Marshal Soult arrived with his army at Llerena on April 3rd, and on the 4th Lord Wellington made arrangements to receive him. His plan was to leave ten thousand men in the trenches and fight the marshal with the remainder of his army; but Soult, either feeling diffident of his strength or still in the hope that Marmont would bend his course southerly, arrived at Villa Franca, but thirty miles from Llerena and the same distance from Badajoz, only on the 7th, thus taking four days to march thirty miles in haste to relieve a beleaguered fortress. On his arrival at Villa Franca on the 7th, he was informed that Badajoz had fallen that morning, or rather the night before, and that Phillipon had surrendered at discretion. He then, like Marmont, retired and moved into Andalusia.


CHAPTER XXV.
AFTER SOME ADVENTURES BY SEA AND LAND I JOIN MY NEW REGIMENT IN THE PYRENEES.

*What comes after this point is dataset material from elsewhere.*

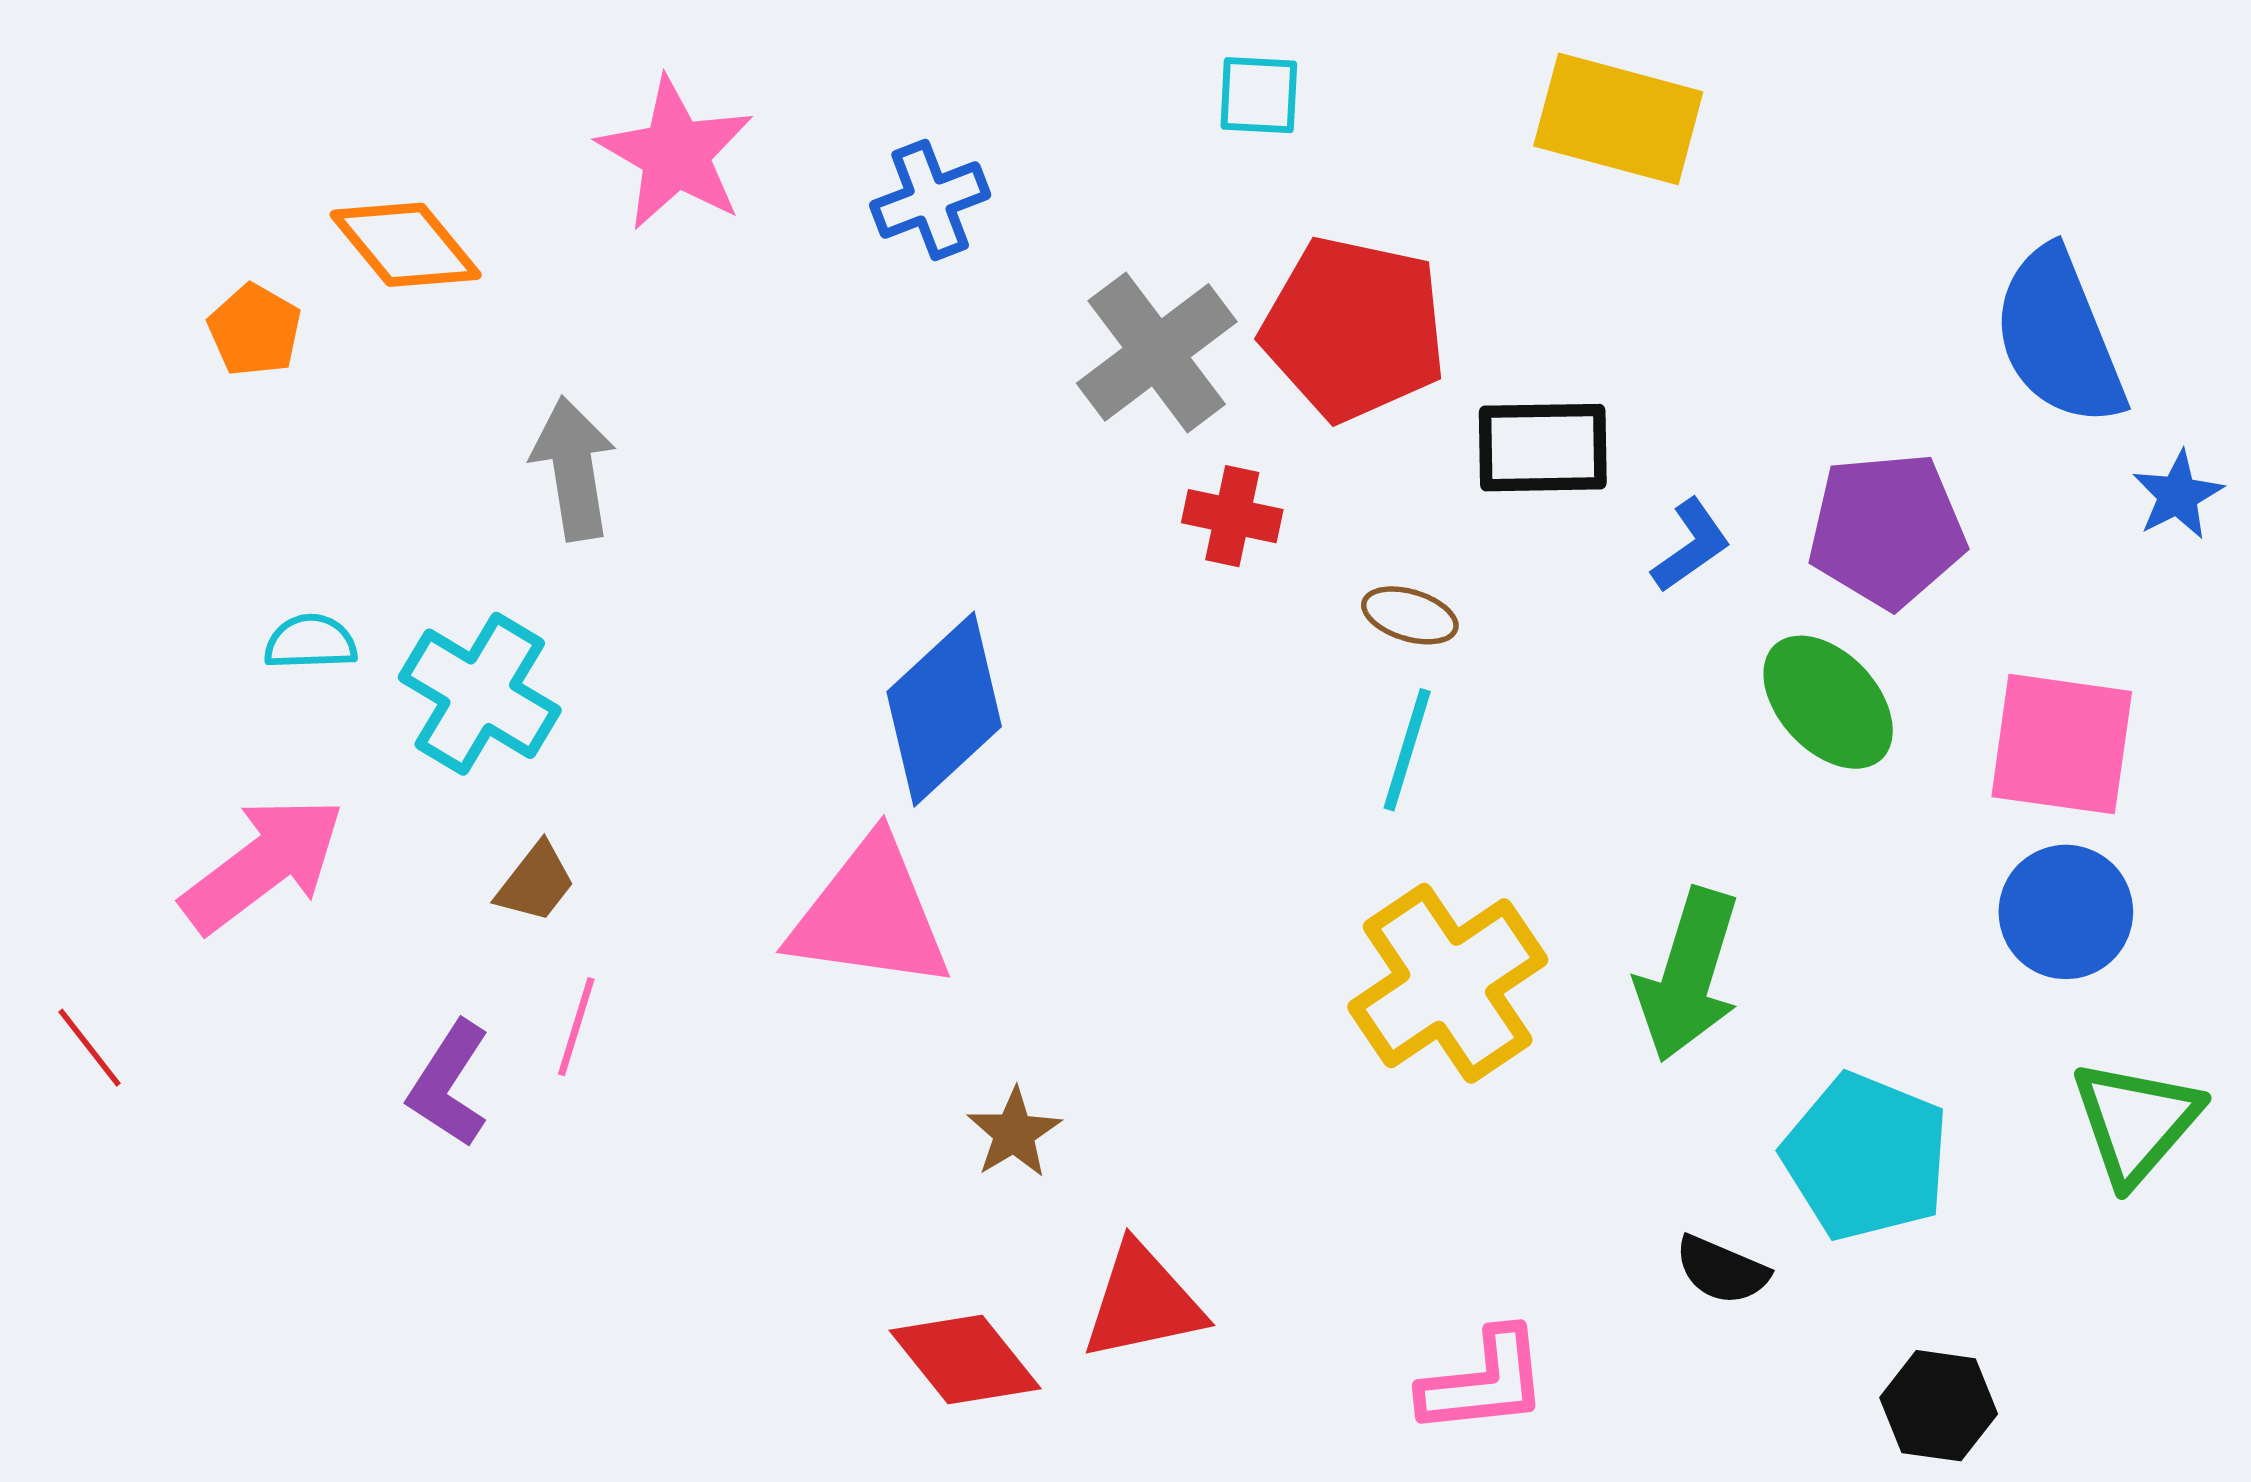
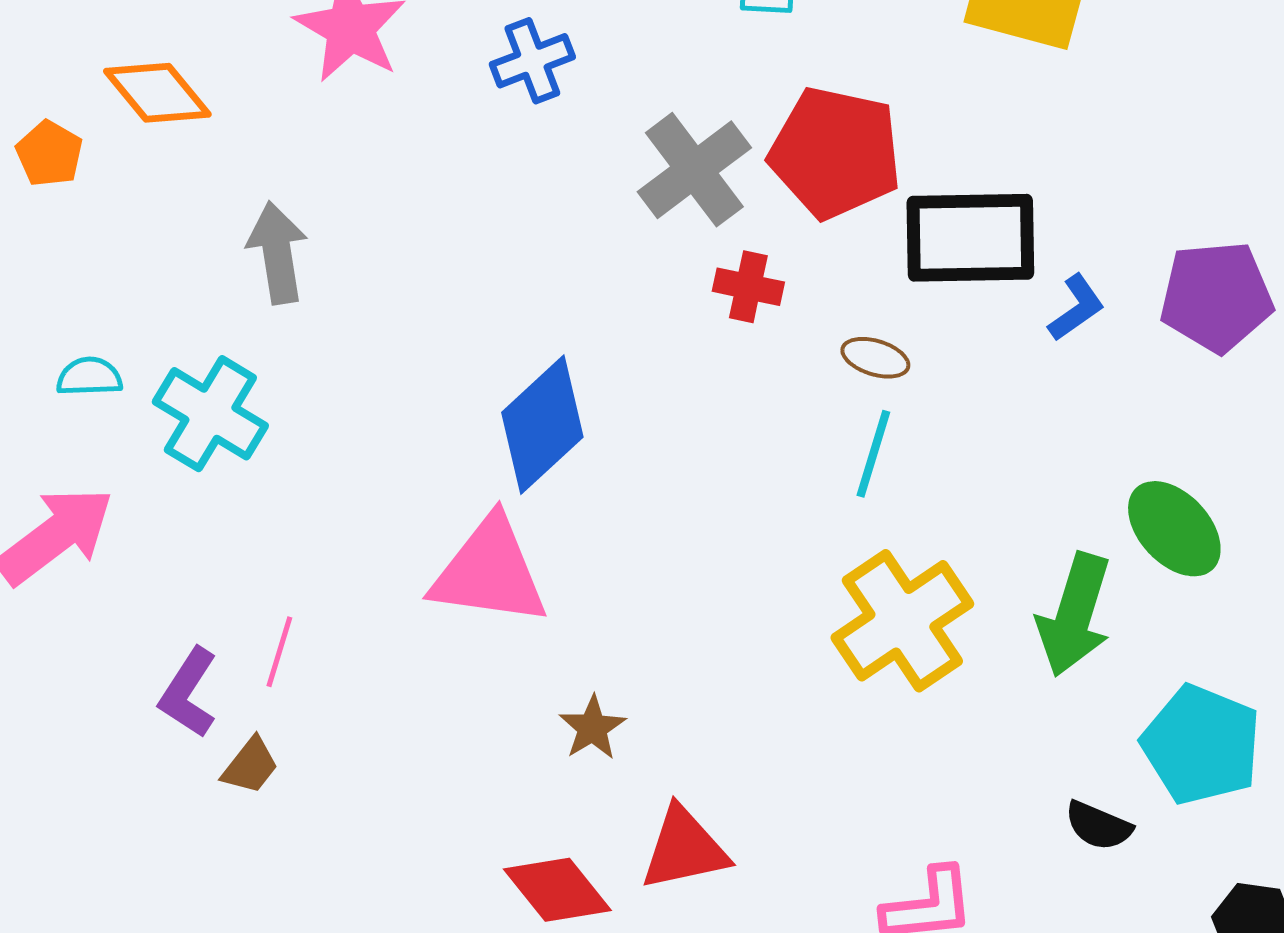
black rectangle: (1543, 448) -> (970, 238), size x1.4
green ellipse: (1828, 702) -> (1174, 529), moved
brown trapezoid: (536, 883) -> (250, 766), moved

All the troops, except those left to repair and garrison Badajoz, having moved off, I proceeded immediately to Lisbon. Here I remained as short a time as possible, not from over anxiety to see England, but because, although I had the horrors of the sacking of Badajoz in painful recollection, I felt greater horror at the idea that I might be taken for a Belemite. During the splendid campaigns which took place in the Peninsula from 1808 to 1813 many British officers were collected at Belem, and with peculiar tact so contrived as always to remain in the rear of the army. Some were unwillingly kept back from debility of constitution or through wounds, but a large majority were inflicted with a disease which, baffling the skill of learned doctors, loudly called for a remedy far different from that of medical treatment. This patrician band, amounting to the incredible number of upwards of a thousand, were formed into an inefficient depôt at Belem, a suburb of Lisbon, distant thence about five miles. That this over prudent body was not exclusively composed of wounded will appear when it is known that the greater number of its members had never seen nor heard a shot fired during the whole of the eventful period mentioned, far more cautions indeed than the smooth-faced Roman patricians who fled from the slingers at Pharsalia. This careful band did not venture so far even as the skirts of the fight; and it might truthfully be said that the movement of the whole army was attended with less difficulty than the movement of a single Belemite to the front. The complaint or disease of which they complained they invariably attributed to the liver; but medical men after careful analysis attributed it to an affection of the heart, founding their conclusions on the fact that whenever any of those backward patients came forward, the violent palpitations of that organ clearly proved that it was much more affected by the artificial fire in the field than was the liver by the physical heat of the sun.